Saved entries
○ ○ ○

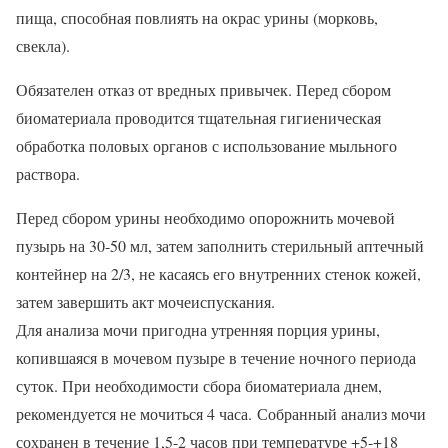
пища, способная повлиять на окрас урины (морковь,
свекла).
Обязателен отказ от вредных привычек. Перед сбором
биоматериала проводится тщательная гигиеническая
обработка половых органов с использование мыльного
раствора.
Перед сбором урины необходимо опорожнить мочевой
пузырь на 30-50 мл, затем заполнить стерильный аптечный
контейнер на 2/3, не касаясь его внутренних стенок кожей,
затем завершить акт мочеиспускания.
Для анализа мочи пригодна утренняя порция урины,
копившаяся в мочевом пузыре в течение ночного периода
суток. При необходимости сбора биоматериала днем,
рекомендуется не мочиться 4 часа. Собранный анализ мочи
сохранен в течение 1,5-2 часов при температуре +5-+18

○ ○ ○

● **Task instructions**
Report each line in the data that holds the word "мочи".

● **Answer space**
Для анализа мочи пригодна утренняя порция урины,
рекомендуется не мочиться 4 часа. Собранный анализ мочи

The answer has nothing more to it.